As a control for PCR and sequencing fidelity, we sequenced PfRh5 amplified from 3D7 genomic DNA alongside each batch of samples. This control was to ensure that rare SNPs are not merely the result of PCR or sequencing errors when applying a SNP discovery threshold of 1%.

Complexity of infection

Complexity of infection (COI) for each sample was determined through genotyping the merozoite surface proteins (MSP) with a nested PCR on DNA extracted from whole blood, as described by Snounou28.

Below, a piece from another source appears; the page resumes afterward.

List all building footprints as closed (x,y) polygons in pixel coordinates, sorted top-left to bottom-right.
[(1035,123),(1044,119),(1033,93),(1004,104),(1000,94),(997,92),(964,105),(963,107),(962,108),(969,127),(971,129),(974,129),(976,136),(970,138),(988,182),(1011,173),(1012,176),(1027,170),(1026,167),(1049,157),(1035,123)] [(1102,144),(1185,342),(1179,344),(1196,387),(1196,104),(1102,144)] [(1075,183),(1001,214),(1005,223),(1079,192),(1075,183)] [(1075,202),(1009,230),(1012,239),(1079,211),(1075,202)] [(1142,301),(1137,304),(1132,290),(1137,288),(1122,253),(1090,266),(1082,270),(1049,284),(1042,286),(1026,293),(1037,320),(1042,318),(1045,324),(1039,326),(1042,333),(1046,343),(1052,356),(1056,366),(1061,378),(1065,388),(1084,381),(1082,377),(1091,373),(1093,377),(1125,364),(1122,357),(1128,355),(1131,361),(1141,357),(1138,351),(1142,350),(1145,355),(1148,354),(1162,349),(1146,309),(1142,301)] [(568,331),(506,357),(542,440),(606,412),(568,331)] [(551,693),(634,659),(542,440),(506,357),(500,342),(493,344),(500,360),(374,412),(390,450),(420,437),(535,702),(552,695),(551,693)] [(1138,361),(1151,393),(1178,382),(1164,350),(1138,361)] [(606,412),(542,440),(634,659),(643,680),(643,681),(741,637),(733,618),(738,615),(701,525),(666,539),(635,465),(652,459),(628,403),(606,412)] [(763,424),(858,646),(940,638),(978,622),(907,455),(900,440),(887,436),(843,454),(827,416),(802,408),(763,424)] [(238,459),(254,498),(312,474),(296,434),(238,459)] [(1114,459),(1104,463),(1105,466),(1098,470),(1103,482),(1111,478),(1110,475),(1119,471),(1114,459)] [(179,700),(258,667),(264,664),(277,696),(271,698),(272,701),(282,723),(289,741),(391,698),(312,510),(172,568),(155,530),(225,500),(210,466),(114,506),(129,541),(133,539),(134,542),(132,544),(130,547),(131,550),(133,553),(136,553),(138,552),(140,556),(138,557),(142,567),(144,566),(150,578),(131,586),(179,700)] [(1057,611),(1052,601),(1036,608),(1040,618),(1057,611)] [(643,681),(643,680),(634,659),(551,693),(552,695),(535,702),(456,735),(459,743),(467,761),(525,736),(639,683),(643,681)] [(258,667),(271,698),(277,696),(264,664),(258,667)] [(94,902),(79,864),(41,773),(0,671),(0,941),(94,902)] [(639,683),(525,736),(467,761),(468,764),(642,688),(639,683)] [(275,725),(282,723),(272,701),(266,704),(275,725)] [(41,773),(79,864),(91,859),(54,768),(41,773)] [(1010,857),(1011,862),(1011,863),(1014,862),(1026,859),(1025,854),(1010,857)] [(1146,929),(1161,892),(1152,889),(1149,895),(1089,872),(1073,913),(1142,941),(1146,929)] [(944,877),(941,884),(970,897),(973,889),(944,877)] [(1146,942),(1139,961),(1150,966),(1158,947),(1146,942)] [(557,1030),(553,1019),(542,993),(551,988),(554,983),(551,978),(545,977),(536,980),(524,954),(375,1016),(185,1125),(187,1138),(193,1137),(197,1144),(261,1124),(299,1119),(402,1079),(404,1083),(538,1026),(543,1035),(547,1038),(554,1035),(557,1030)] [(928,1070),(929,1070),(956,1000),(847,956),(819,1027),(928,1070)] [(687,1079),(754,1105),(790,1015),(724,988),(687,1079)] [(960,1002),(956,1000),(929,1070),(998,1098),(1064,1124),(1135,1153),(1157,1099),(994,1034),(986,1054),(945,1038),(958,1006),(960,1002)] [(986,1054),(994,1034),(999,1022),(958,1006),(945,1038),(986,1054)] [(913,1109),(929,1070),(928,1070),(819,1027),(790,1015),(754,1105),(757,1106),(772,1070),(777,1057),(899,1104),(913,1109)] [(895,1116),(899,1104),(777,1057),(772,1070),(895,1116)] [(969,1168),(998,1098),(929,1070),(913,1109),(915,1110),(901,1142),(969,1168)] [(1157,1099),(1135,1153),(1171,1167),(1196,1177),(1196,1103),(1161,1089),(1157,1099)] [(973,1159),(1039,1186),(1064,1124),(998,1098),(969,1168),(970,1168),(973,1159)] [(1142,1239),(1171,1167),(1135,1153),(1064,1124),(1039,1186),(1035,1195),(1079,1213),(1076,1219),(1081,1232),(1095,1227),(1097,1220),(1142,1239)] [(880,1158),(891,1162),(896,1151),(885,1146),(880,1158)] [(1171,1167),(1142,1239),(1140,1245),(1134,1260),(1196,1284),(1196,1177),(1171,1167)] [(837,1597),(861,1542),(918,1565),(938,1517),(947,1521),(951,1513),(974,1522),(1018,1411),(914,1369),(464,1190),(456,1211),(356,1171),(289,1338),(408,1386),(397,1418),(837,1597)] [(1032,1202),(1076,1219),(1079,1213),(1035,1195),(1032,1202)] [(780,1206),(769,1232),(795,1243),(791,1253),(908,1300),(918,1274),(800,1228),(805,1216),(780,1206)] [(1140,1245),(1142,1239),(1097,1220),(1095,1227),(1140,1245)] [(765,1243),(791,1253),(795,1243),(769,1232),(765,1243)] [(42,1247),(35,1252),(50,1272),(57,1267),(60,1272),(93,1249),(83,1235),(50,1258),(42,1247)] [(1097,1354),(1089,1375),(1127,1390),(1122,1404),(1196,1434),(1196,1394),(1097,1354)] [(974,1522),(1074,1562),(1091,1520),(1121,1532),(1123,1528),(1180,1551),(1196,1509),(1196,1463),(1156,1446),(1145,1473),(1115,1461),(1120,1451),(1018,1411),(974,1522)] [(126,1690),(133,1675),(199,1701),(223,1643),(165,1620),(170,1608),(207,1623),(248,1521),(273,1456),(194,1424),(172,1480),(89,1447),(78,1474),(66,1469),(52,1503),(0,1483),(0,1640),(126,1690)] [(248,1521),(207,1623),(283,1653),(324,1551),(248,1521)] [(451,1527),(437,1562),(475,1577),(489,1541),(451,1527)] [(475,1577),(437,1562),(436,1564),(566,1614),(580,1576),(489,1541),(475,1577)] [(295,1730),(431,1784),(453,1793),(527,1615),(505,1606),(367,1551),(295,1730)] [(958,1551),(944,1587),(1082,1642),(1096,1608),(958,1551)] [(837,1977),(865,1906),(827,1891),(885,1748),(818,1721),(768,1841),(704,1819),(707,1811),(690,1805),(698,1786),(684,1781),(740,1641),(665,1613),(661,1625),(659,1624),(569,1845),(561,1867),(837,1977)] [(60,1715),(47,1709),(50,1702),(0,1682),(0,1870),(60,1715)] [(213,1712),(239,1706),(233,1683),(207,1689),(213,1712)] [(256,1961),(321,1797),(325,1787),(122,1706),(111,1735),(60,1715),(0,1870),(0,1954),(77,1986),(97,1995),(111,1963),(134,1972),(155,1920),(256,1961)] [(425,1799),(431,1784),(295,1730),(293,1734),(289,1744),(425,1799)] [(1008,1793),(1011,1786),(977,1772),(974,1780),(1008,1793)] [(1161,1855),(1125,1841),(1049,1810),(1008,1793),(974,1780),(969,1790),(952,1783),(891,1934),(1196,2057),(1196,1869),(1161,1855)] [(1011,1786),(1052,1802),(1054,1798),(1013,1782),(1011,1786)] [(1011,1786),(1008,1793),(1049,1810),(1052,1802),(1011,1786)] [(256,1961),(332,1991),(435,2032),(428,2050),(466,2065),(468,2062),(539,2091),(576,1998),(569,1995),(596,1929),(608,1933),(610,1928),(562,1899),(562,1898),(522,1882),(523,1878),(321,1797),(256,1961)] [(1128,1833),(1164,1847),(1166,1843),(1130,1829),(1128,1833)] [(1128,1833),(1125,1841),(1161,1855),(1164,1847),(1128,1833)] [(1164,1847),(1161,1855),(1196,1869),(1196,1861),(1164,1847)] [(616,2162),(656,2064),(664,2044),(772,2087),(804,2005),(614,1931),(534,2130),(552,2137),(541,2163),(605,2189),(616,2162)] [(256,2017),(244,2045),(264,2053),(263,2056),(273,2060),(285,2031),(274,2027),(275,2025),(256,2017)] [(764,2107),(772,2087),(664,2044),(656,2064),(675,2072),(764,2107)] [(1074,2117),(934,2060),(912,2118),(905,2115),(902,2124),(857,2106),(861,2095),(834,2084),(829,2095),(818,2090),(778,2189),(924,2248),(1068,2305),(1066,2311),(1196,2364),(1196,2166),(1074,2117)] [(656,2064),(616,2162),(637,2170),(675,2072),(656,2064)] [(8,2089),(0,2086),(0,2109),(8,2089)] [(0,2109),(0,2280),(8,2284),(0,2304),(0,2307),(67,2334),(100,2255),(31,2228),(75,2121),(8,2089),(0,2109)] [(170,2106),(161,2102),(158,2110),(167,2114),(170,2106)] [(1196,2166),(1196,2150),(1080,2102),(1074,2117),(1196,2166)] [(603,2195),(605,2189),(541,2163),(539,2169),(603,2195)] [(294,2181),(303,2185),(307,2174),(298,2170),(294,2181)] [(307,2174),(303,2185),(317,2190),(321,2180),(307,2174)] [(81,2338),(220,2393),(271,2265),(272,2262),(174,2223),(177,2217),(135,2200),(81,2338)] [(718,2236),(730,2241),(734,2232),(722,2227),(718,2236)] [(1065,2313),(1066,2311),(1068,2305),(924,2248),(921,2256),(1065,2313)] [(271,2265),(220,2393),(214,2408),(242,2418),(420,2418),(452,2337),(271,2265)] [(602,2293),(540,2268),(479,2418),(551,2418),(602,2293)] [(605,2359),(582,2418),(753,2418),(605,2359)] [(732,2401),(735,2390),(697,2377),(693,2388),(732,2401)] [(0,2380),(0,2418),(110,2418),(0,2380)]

Structure modeling of SNPs

The structures of BSG–RH5 and CyRPA–RH5 were downloaded from the Protein Data Bank (PDB, https://www.rcsb.org/) under accession number 4U0Q and 6MPV, respectively. The BSG–RH5–CyRPA complex was built by superposing the RH5 in the BSG–RH5 and CyRPA–RH5 complexes. Individual FASTA files containing amino acid sequences of RH5 and individual novel SNPs were generated. These amino acid sequence files were threaded through the crystal structure. Pymol version 2.3.2 was used to predict the effect and to plot the structural location of each SNP29. The structural effect of the mutant versions of the protein were evaluated in terms of biochemical properties such as hydrogen bonding patterns, steric interactions, and predicted binding affinity between the mutant version of the protein and the Basigin receptor The binding energy alternation for SNPs and BSG were predicted by FoldX version 5.030.

Statistical analysis

Summary statistics of patient demographics were performed and comparisons were made across the six study sites. Sex ratios were compared using the Chi-squared test across sites. Comparisons of average age and COI across sites were compared using One-way ANOVA. P-values \(\le\) 0.05 are considered significant.